Structured diff data:
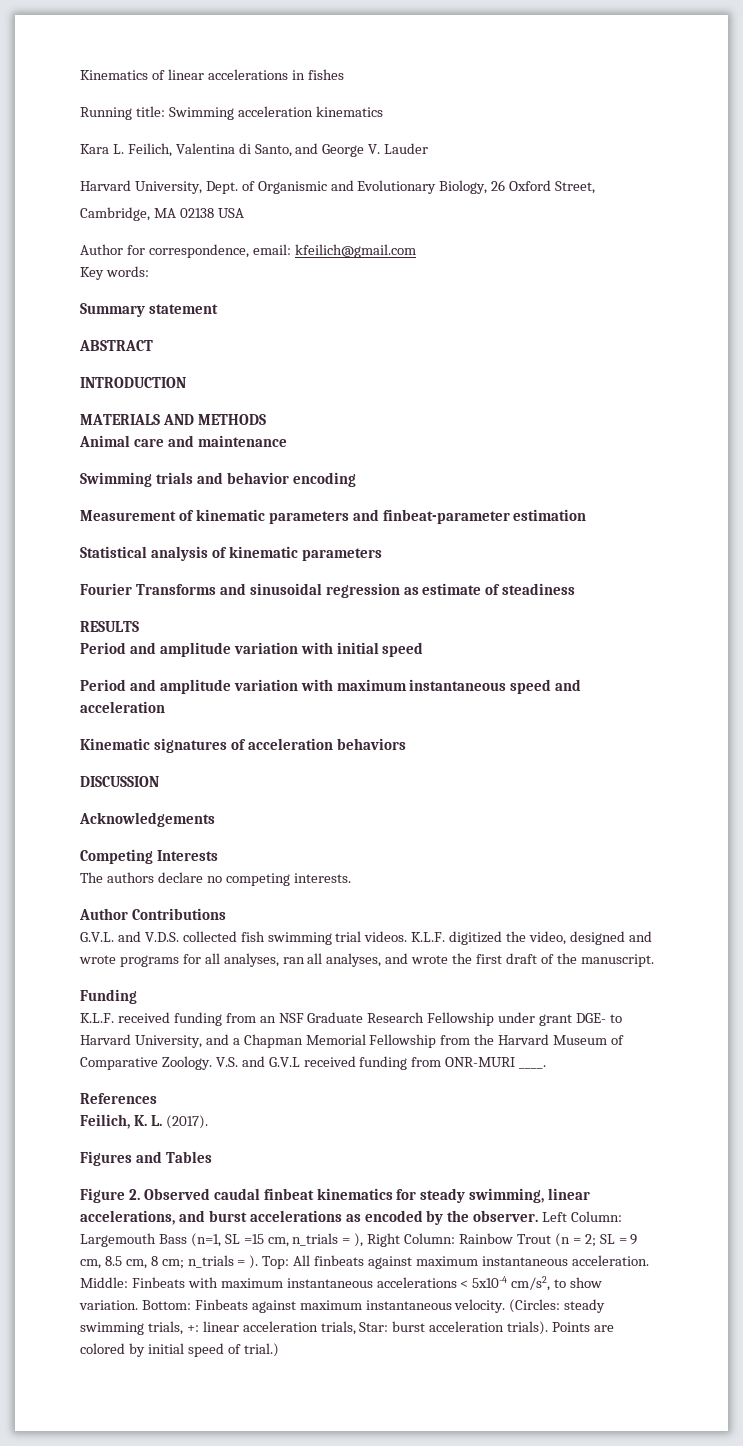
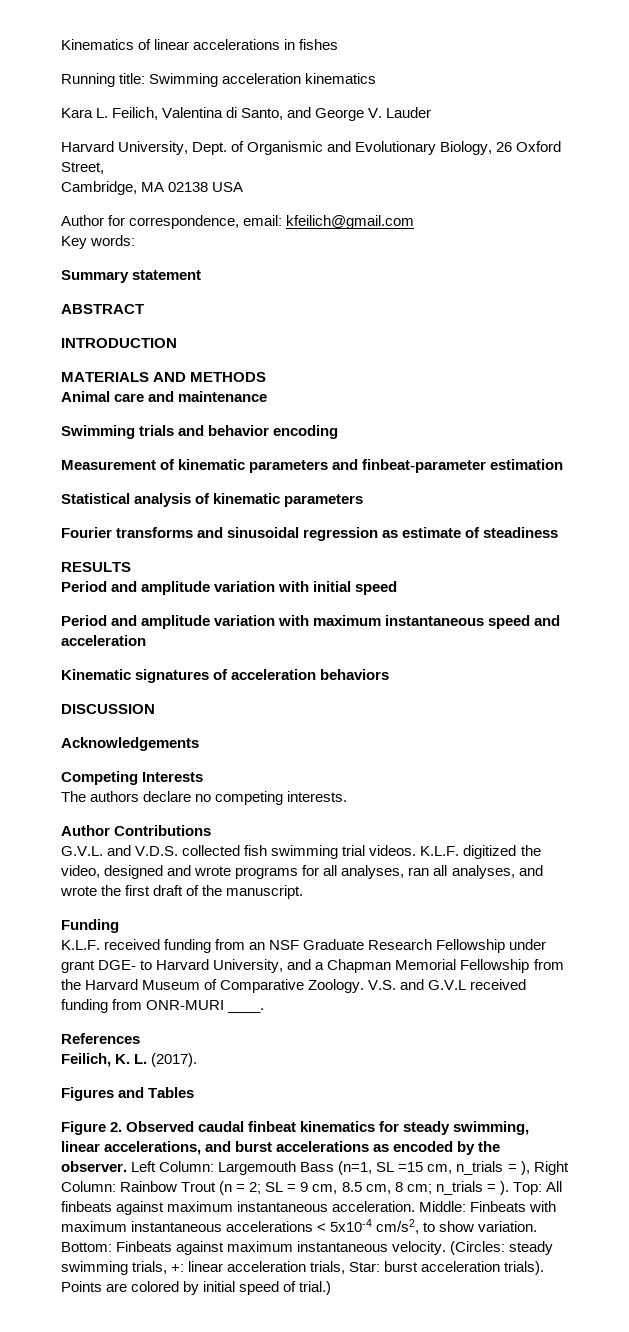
[135,584,216,595] Transforms -> [116,527,194,538] transforms

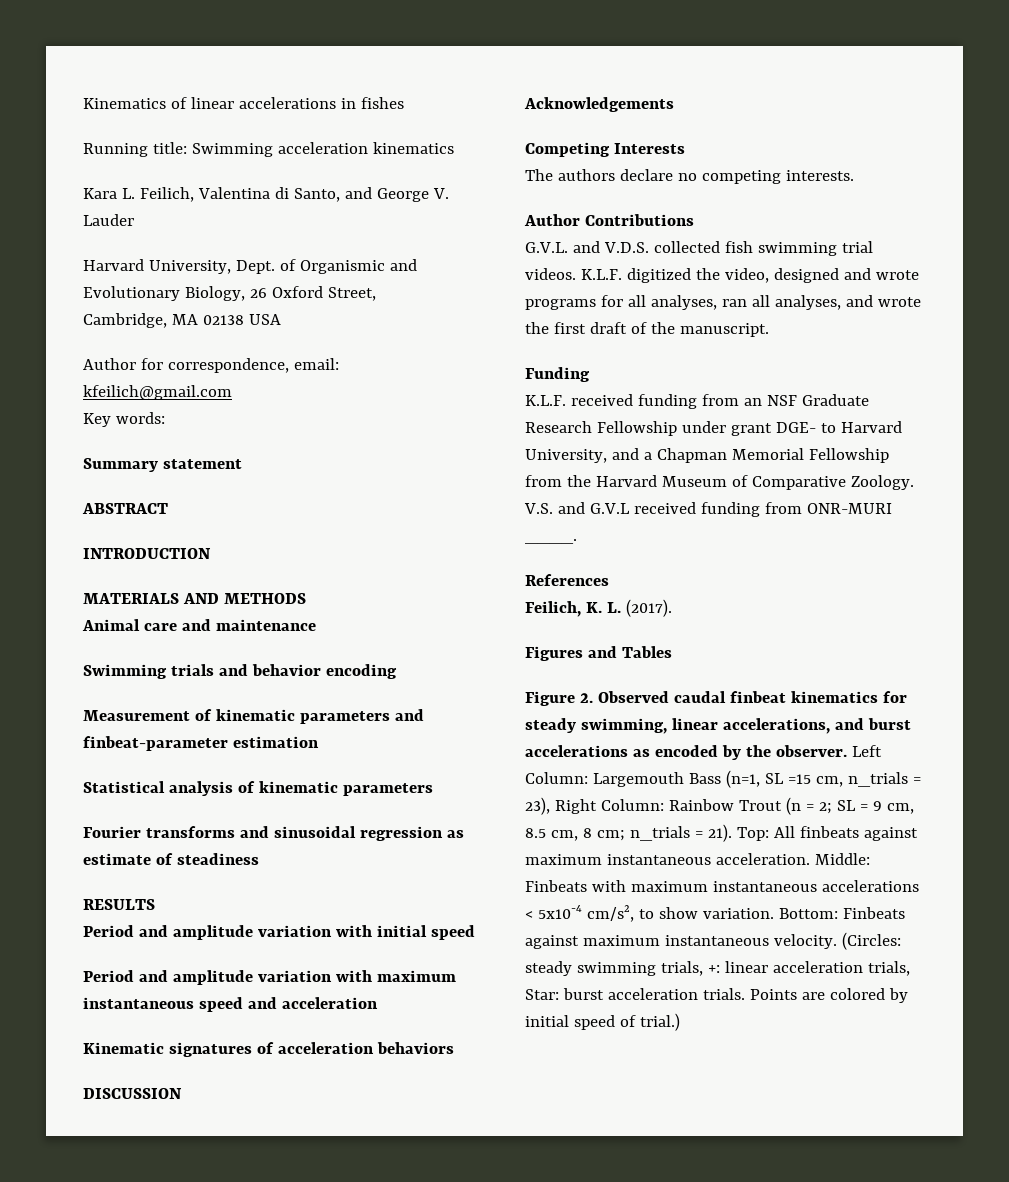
[520,1161,530,1175] ), -> [525,797,550,815] 23),
[499,1181,509,1195] ). -> [707,824,732,842] 21).
[504,1261,545,1275] trials). -> [702,988,745,1000] trials.

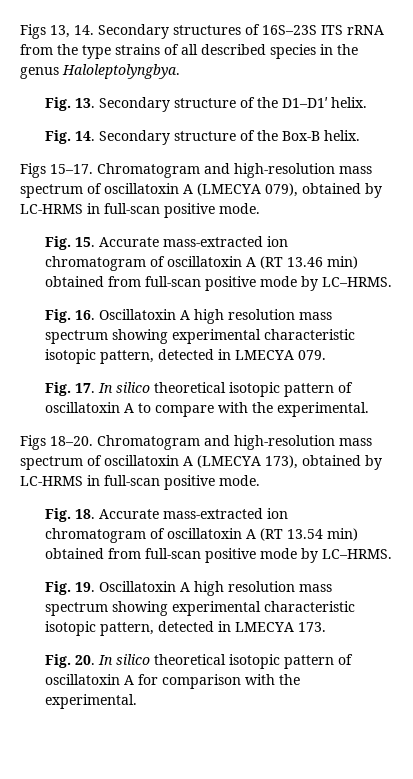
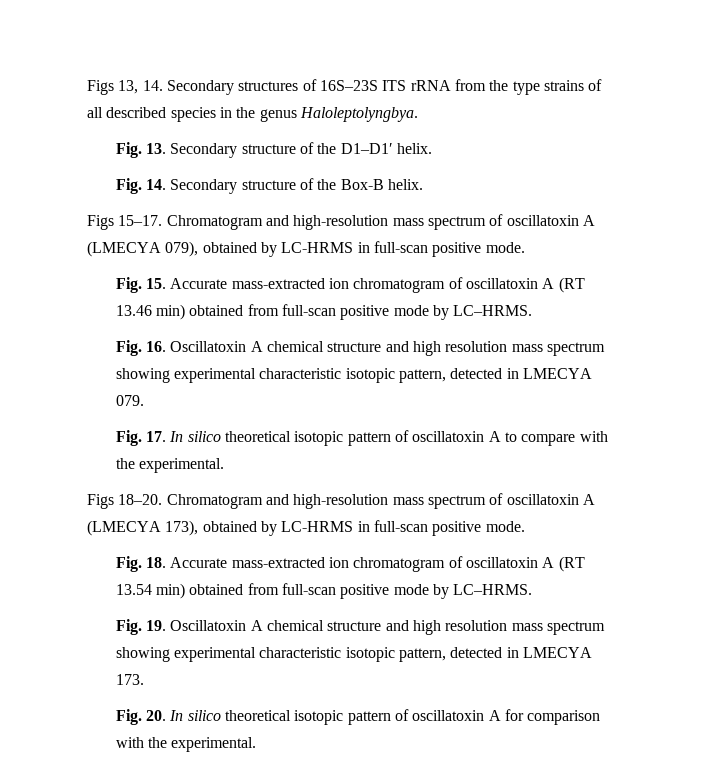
(191, 315) none -> [267,341,409,352] chemical structure and
(191, 587) none -> [267,620,409,631] chemical structure and

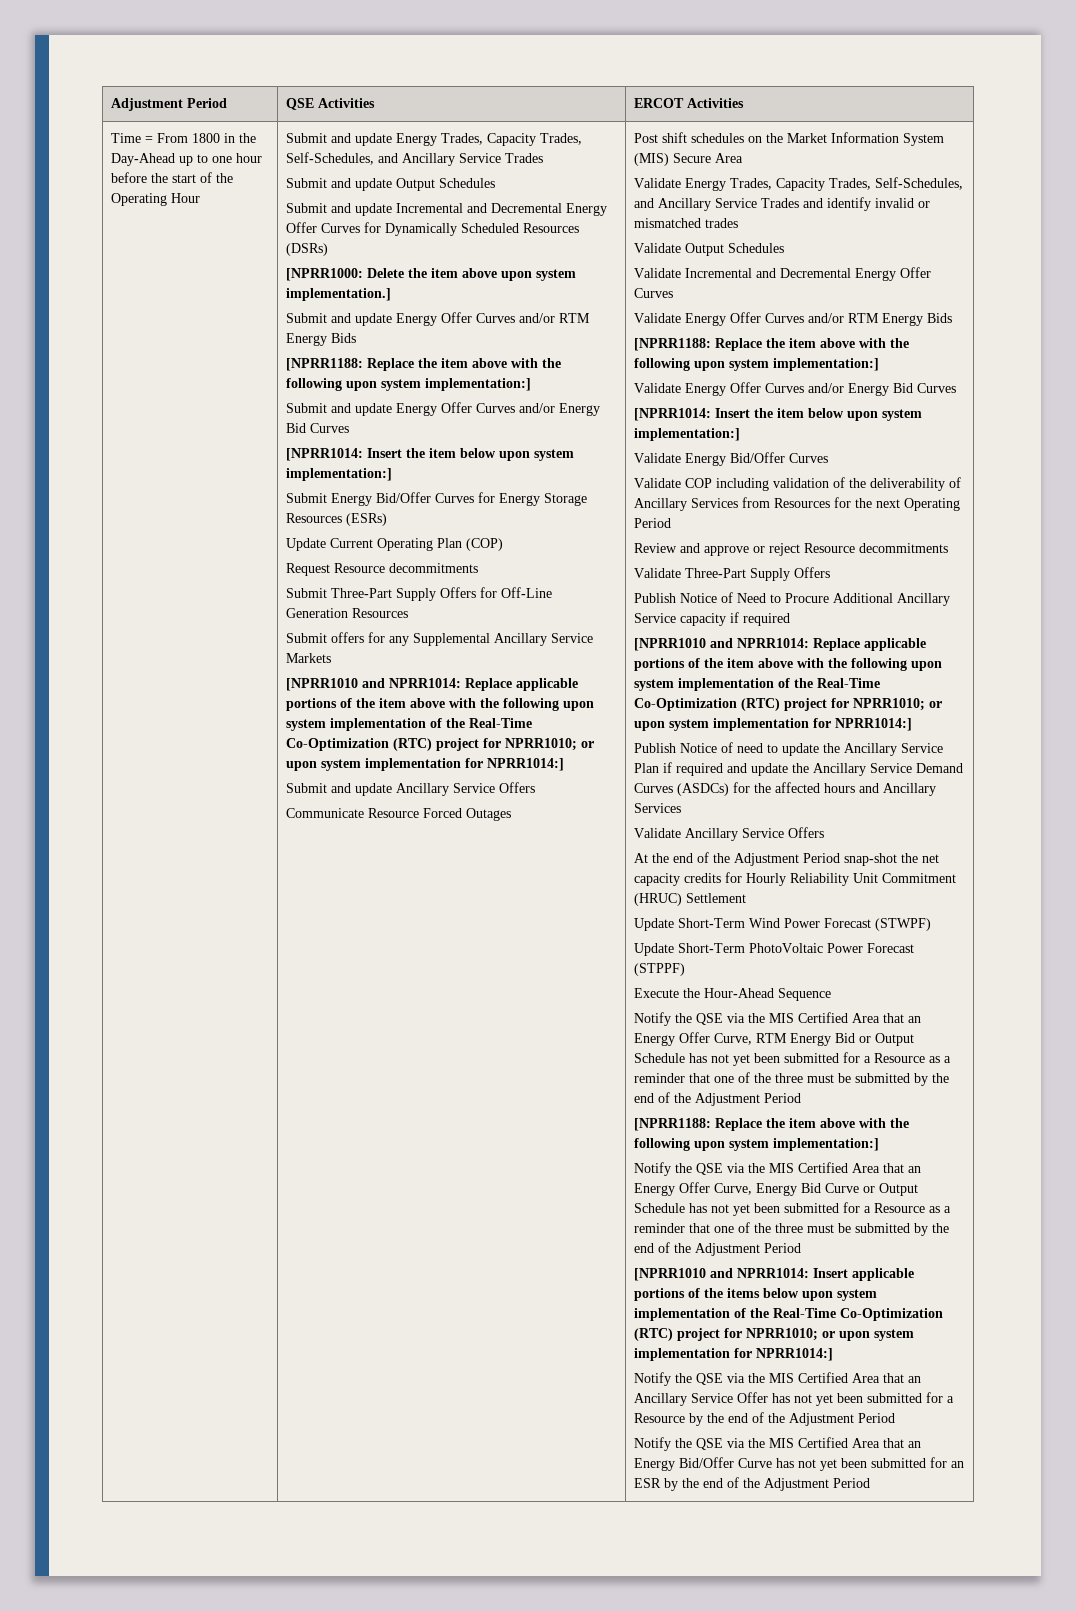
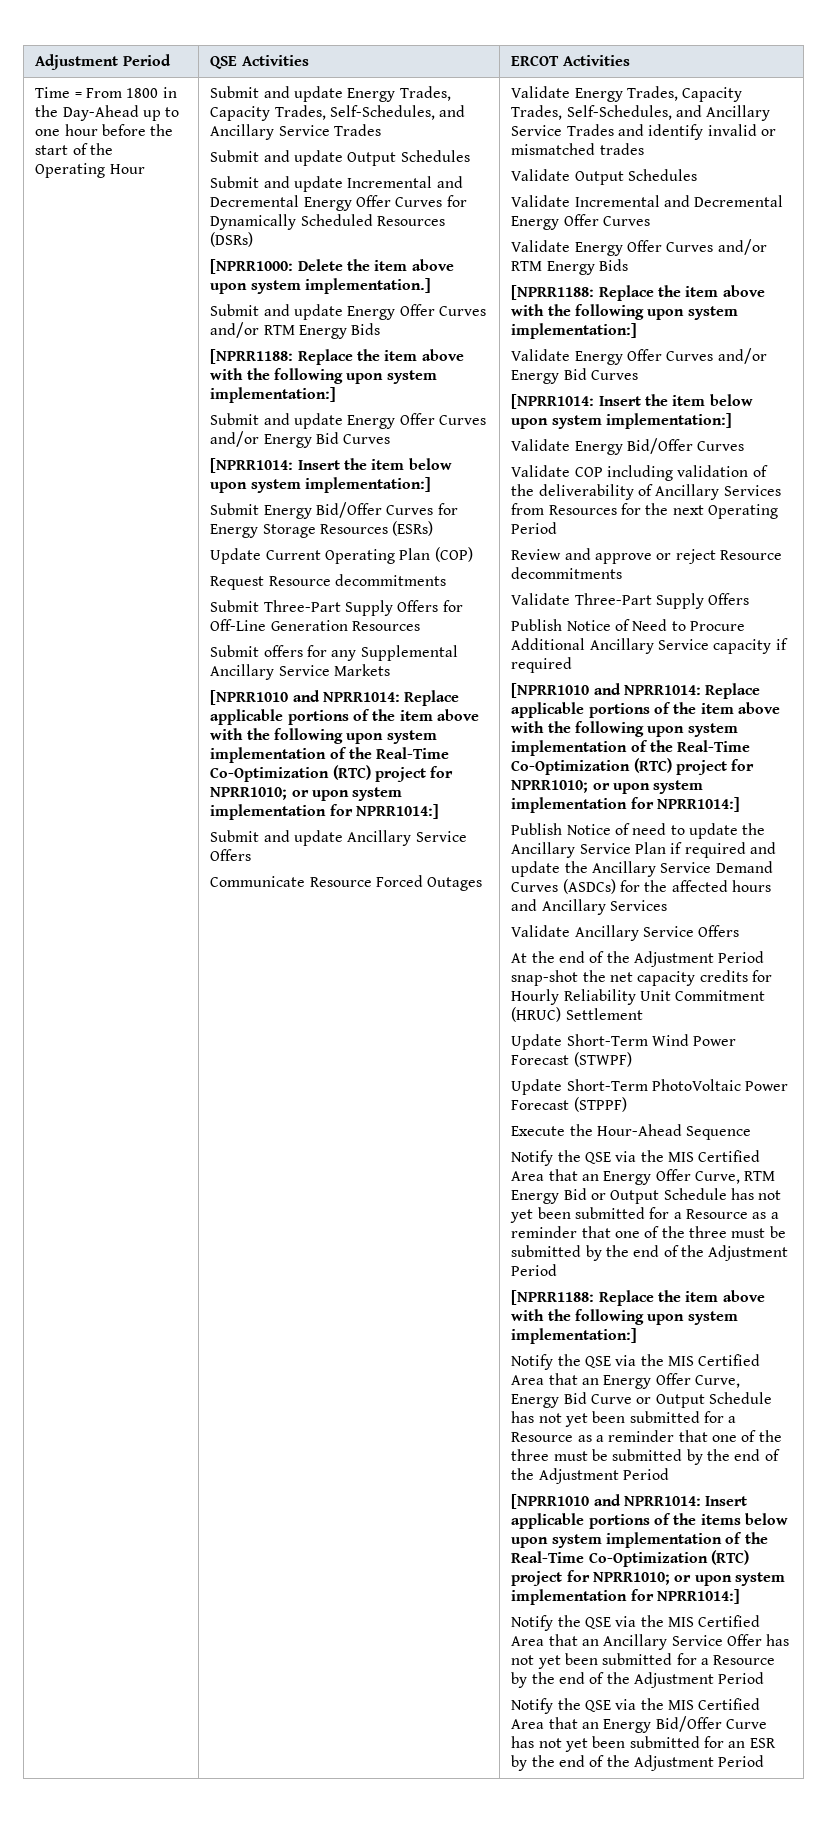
[633,132,944,146] [633,153,743,166] Post shift schedules on the Market Information System (MIS) Secure Area // -> (483, 884) none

WHAT TO DO -> Copy exactly the lines from the first line of the records above through the line with "(191, 315) none", both included, and nothing else. Pictures stay out.

EXERCISE ANSWER ->
[135,584,216,595] Transforms -> [116,527,194,538] transforms

[520,1161,530,1175] ), -> [525,797,550,815] 23),
[499,1181,509,1195] ). -> [707,824,732,842] 21).
[504,1261,545,1275] trials). -> [702,988,745,1000] trials.

(191, 315) none -> [267,341,409,352] chemical structure and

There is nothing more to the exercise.